SIAK -- Sebagai antisipasi terjangkitanya wabah penyakit Demam Berdarah Dengue (DBD) yang disebabkan nyamuk Aedes Aegipty, terutama pada musim hujan separti sekarang ini, Kepala Dinas Kesehatan Kabupaten Siak minta masyarakat bisa menerapkan pola 3 M (Menutup, Menguras, Menimbun).
"Hal ini dikarenakan pada saat musim hujan banyak sampah misalnya kaleng bekas, ban bekas serta tempat-tempat tertentu terisi air dan terjadi genangan untuk beberapa waktu, maka dari itu sebelum terjadi lebih jurus menghindari harus dilakukan sejak dini," kata Kadiskes DR Raja Toni Candra, Senin 21 Desember 2015.
Genangan air tersebut menurutnya akan menjadi tempat berkembang biaknya nyamuk. Dengan meningkatnya populasi nyamuk sebagai penular penyakit, maka risiko terjadinya penularan juga semakin meningkat.

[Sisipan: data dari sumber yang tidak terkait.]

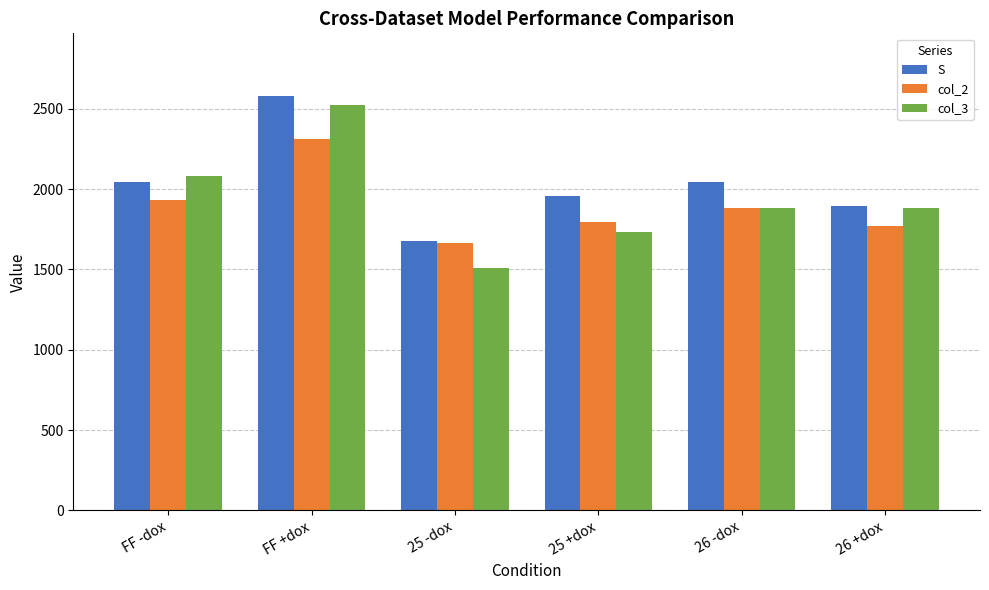

Are the bars horizontal?

No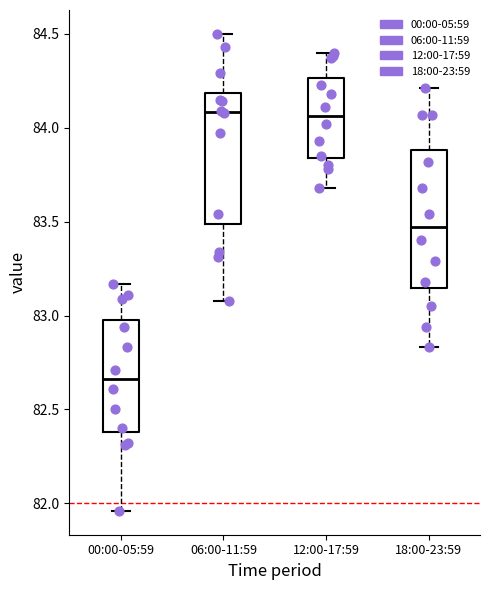

Reading left to right, read every box against the y-axis: the position of its median line, the range the box covers, and the ends of its whiskers. The values are not printed on the chart, so give them approximately, as read against the axis.

00:00-05:59: median 82.65, box 82.40 to 83.00, whiskers 81.95 to 83.15
06:00-11:59: median 84.10, box 83.50 to 84.20, whiskers 83.10 to 84.50
12:00-17:59: median 84.05, box 83.85 to 84.25, whiskers 83.70 to 84.40
18:00-23:59: median 83.45, box 83.15 to 83.90, whiskers 82.85 to 84.20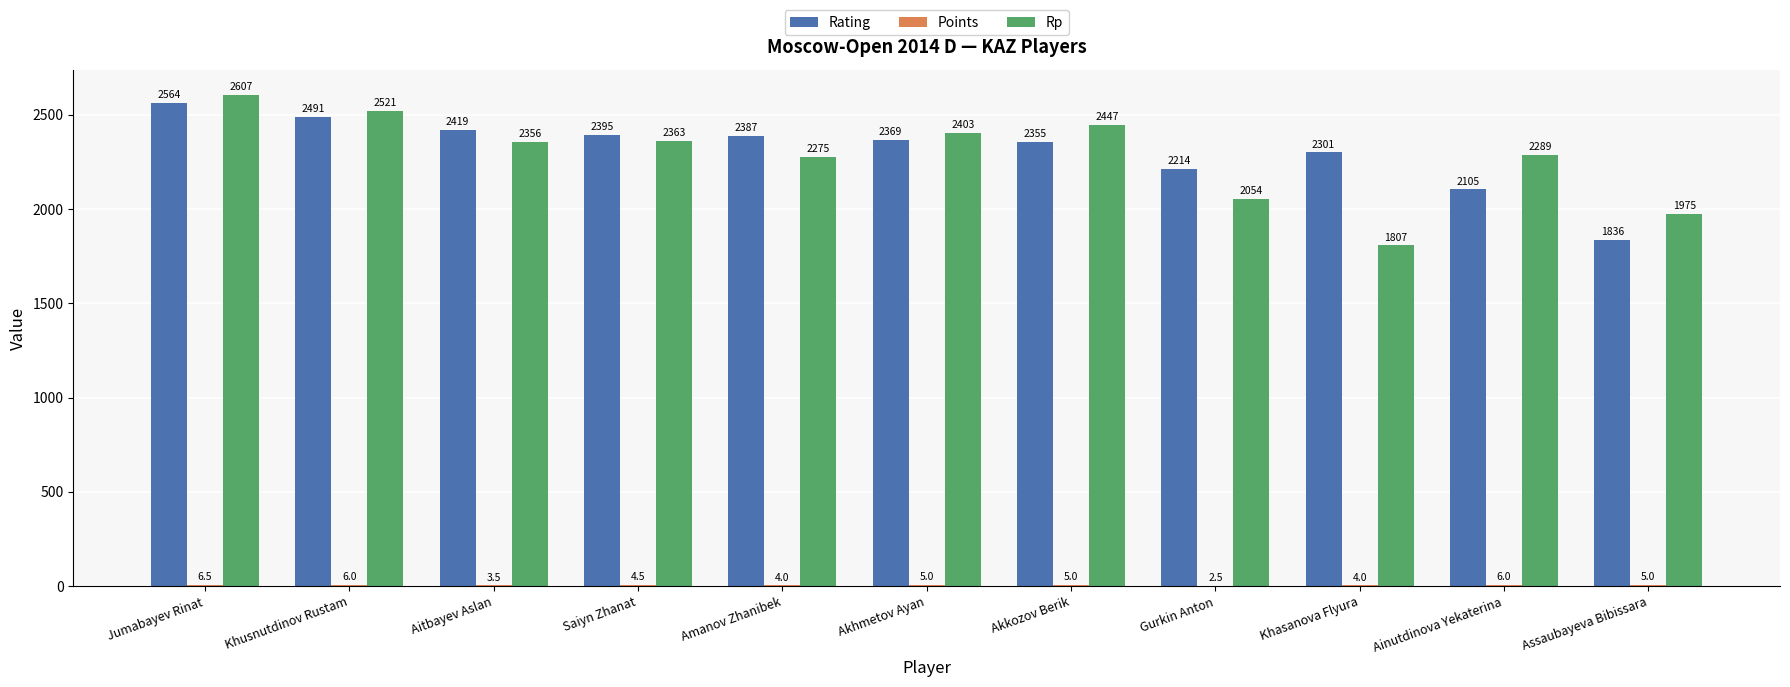

How many series are shown in this chart?

3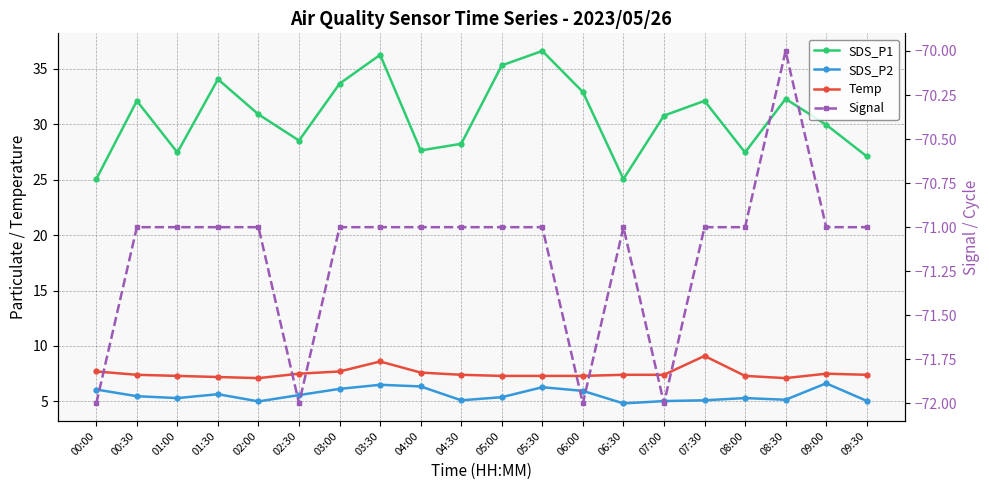

What are all the series names shown in the legend?

SDS_P1, SDS_P2, Temp, Signal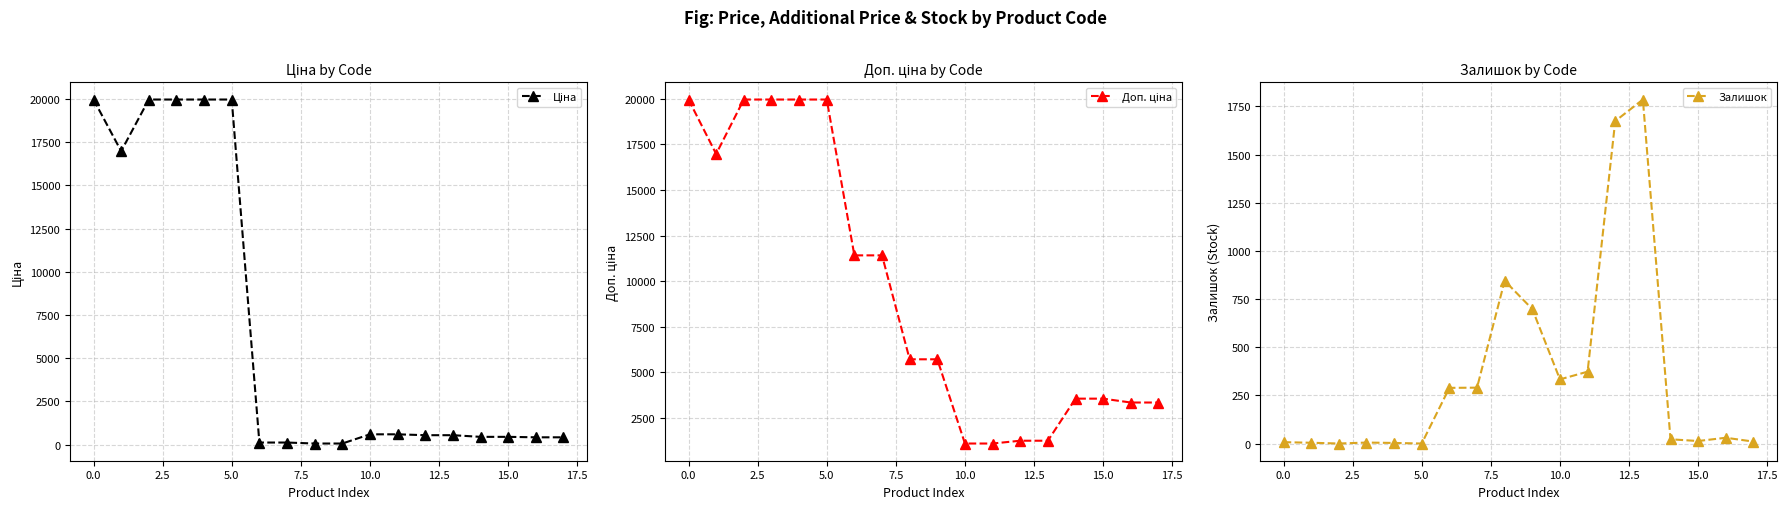

What are all the series names shown in the legend?

Ціна, Доп. ціна, Залишок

Karena itu, masyarakat diharapkan ikut berpartisipasi secara aktif melalui gerakan 3 M yaitu mengubur kaleng-kaleng bekas, menguras tempat penampungan air secara teratur dan menutup tempat penyimpanan air dengan rapat.
"Selain itu, agar masyarakat segera membawa keluarganya ke sarana kesehatan bila ada yang sakit dengan gejala panas tinggi yang tidak jelas sebabnya yang disertai adanya tanda-tanda perdarahan, dan bintik-bintik," pungkasnya mengakhiri.**(jas)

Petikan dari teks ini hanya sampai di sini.